While the best modes for carrying out the disclosure have been described in detail, those familiar with the art to which this disclosure relates will recognize various alternative designs and embodiments for practicing the disclosure within the scope of the appended claims.

Claims

1. An apparatus for a battery cell, comprising:

the battery cell, including: an electrode stack including at least one pair of an anode electrode and a cathode electrode; a can including a wall encapsulating the electrode stack; a positive battery terminal connected to the electrode stack and projecting outside of the can; a negative battery terminal connected to the electrode stack, wherein the positive battery terminal and the negative battery terminal are configured for providing electrical energy; and a thermal barrier adjoining the can and the positive battery terminal, wherein the thermal barrier seals gases within the battery cell from exiting the battery cell between the can and the positive battery terminal at an ambient temperature of at least 600° C.

2. The apparatus of claim 1, wherein the thermal barrier is constructed with an epoxy, a room-temperature vulcanizing silicone, or polyurethane.

3. The apparatus of claim 1, wherein the battery cell further includes an insulator disposed between the can and the positive battery terminal; and

wherein the thermal barrier is disposed to cover an outside surface of the insulator.

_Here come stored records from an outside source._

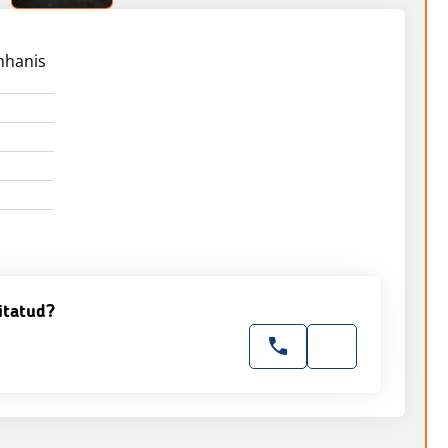
hhanis
itatud?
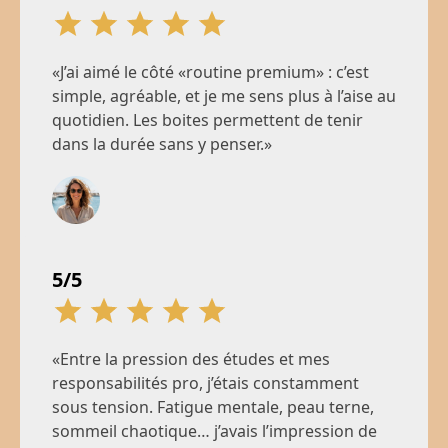
Infirmière esthétique, Lyon
«J’ai aimé le côté «routine premium» : c’est
simple, agréable, et je me sens plus à l’aise au
quotidien. Les boites permettent de tenir
dans la durée sans y penser.»
Camille
34 ans, Marseille
5/5
5/5
«Le sérum m’a convaincu par la texture et la
«Entre la pression des études et mes
sensation de confort. Je l’ai précommandé
responsabilités pro, j’étais constamment
direct et la limite par commande rassure sur
sous tension. Fatigue mentale, peau terne,
le lancement.»
sommeil chaotique… j’avais l’impression de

4. The apparatus of claim 1, wherein the electrode stack is a jellyroll electrode stack; and

wherein the can is cylindrically shaped.

5. The apparatus of claim 1, wherein the can is a rectangularly-shaped prismatic can.

6. The apparatus of claim 1, wherein the battery cell further includes a vent configured for permitting the gases to escape from the battery cell through the vent.

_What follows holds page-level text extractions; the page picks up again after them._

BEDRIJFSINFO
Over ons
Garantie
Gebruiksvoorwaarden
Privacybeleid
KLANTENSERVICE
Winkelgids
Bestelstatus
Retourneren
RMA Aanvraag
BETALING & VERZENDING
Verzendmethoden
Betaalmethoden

7. The apparatus of claim 6, wherein the battery cell includes a first end portion and a second end portion distal from the first end portion;

wherein the thermal barrier is disposed upon the first end portion; and

wherein the vent is disposed upon the second end portion.

8. The apparatus of claim 1, wherein the thermal barrier includes a first thermal barrier; and

wherein the battery cell further includes a second thermal barrier surrounding the negative battery terminal.

9. A device including a battery cell, comprising:

the device, including: the battery cell, including: an electrode stack including at least one pair of an anode electrode and a cathode electrode; a can including a wall encapsulating the electrode stack; a positive battery terminal connected to the electrode stack and projecting outside of the can; a negative battery terminal connected to the electrode stack, wherein the positive battery terminal and the negative battery terminal are configured for providing electrical energy; and a thermal barrier adjoining the can and the positive battery terminal, wherein the thermal barrier seals gases within the battery cell from exiting the battery cell between the can and the positive battery terminal at an ambient temperature of at least 600° C.

10. The device of claim 9, wherein the device includes a vehicle.

11. The device of claim 9, wherein the thermal barrier is constructed with an epoxy, a room-temperature vulcanizing silicone, or polyurethane.

12. The device of claim 9, wherein the battery cell further includes an insulator disposed between the can and the positive battery terminal; and

wherein the thermal barrier is disposed to cover an outside surface of the insulator.

13. The device of claim 9, wherein the electrode stack is a jellyroll electrode stack; and

wherein the can is cylindrically shaped.

14. The device of claim 9, wherein the can is a rectangularly-shaped prismatic can.

15. The device of claim 9, wherein the battery cell further includes a vent configured for permitting the gases to escape from the battery cell through the vent.

16. The device of claim 15, wherein the battery cell includes a first end portion and a second end portion distal from the first end portion;

wherein the thermal barrier is disposed upon the first end portion; and

wherein the vent is disposed upon the second end portion.

17. The device of claim 9, wherein the thermal barrier includes a first thermal barrier; and

wherein the battery cell further includes a second thermal barrier surrounding the negative battery terminal.

18. A method for a battery cell including a thermal barrier at a positive battery terminal and can interface, the method comprising:

creating the thermal barrier including a coating of thermal barrier material around a perimeter of the positive battery terminal of the battery cell configured for adjoining the positive battery terminal and a can of the battery cell and for sealing gases within the battery cell from exiting the battery cell between the positive battery terminal and the can; and

wherein the thermal barrier material is configured to continue sealing the gases within the battery cell at an ambient temperature of at least 600° C.

19. The method of claim 18, wherein creating the thermal barrier is performed prior to the battery cell is fully assembled.

20. The method of claim 18, wherein creating the thermal barrier is performed after a remainder of the battery cell is fully assembled.